Exercise brief →
Word for word, retype the first line of the records and every following line through the one containing "介護付きホーム 「アライブケアホーム 」については、".

Dataset →
--------------------

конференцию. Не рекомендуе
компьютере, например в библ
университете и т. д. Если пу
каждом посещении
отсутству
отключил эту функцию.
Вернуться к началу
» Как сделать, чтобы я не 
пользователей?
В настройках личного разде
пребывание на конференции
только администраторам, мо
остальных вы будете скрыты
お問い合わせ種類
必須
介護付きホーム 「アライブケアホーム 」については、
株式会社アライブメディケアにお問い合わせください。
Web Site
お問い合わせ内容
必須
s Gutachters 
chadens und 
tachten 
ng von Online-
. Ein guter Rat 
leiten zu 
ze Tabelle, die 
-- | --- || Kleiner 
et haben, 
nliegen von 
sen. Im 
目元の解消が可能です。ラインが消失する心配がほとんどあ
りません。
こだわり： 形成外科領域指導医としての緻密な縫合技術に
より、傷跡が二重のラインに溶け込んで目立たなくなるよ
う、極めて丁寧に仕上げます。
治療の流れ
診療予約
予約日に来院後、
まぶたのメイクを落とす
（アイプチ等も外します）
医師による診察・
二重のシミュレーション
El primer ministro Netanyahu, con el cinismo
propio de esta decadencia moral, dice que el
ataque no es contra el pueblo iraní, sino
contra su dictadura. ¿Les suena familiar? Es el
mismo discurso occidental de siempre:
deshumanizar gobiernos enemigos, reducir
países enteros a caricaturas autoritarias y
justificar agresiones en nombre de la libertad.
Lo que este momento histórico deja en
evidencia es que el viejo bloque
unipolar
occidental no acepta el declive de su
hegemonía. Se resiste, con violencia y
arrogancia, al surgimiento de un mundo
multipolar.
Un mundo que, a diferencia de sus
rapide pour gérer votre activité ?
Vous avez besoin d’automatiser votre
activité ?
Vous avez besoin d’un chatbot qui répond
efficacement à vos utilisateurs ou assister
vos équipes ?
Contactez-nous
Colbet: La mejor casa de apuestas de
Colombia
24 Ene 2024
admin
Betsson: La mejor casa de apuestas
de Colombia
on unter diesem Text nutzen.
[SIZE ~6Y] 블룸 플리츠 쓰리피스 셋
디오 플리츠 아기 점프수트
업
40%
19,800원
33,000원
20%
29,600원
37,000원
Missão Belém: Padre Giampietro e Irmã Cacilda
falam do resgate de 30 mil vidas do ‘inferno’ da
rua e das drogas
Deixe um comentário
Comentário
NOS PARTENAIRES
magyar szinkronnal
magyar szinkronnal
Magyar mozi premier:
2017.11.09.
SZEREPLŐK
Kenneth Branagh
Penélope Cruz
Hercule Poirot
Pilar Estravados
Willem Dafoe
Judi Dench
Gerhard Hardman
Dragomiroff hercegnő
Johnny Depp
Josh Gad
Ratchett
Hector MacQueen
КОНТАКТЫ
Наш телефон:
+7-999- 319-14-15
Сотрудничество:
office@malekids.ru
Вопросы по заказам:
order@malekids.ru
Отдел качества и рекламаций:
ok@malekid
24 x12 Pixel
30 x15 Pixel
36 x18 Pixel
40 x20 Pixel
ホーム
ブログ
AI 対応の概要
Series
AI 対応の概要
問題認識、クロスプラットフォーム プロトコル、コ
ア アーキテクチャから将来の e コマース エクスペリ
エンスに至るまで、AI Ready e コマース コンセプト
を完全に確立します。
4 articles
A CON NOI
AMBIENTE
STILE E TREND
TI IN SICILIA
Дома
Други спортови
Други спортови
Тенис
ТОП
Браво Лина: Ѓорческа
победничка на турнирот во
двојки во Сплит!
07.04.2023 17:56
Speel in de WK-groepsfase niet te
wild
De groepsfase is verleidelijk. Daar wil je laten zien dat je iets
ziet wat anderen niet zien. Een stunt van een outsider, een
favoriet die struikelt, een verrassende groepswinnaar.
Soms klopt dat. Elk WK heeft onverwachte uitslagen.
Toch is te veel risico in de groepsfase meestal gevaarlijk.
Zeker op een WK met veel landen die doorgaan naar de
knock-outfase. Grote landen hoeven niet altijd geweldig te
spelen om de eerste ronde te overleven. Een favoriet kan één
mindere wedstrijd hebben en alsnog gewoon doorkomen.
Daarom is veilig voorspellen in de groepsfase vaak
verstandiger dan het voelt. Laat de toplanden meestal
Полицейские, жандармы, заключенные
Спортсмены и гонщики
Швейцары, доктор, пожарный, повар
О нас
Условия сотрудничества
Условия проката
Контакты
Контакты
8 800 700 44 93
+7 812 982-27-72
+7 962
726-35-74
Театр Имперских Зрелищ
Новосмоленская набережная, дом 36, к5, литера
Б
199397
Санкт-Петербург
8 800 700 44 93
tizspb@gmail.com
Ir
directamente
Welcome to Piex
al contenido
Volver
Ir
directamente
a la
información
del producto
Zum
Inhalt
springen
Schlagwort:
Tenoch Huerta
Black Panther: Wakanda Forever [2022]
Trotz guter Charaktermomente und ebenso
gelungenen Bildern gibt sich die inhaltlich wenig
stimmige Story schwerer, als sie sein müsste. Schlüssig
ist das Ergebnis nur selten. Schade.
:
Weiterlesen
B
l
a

--------------------

Your solution →
конференцию. Не рекомендуе
компьютере, например в библ
университете и т. д. Если пу
каждом посещении
отсутству
отключил эту функцию.
Вернуться к началу
» Как сделать, чтобы я не 
пользователей?
В настройках личного разде
пребывание на конференции
только администраторам, мо
остальных вы будете скрыты
お問い合わせ種類
必須
介護付きホーム 「アライブケアホーム 」については、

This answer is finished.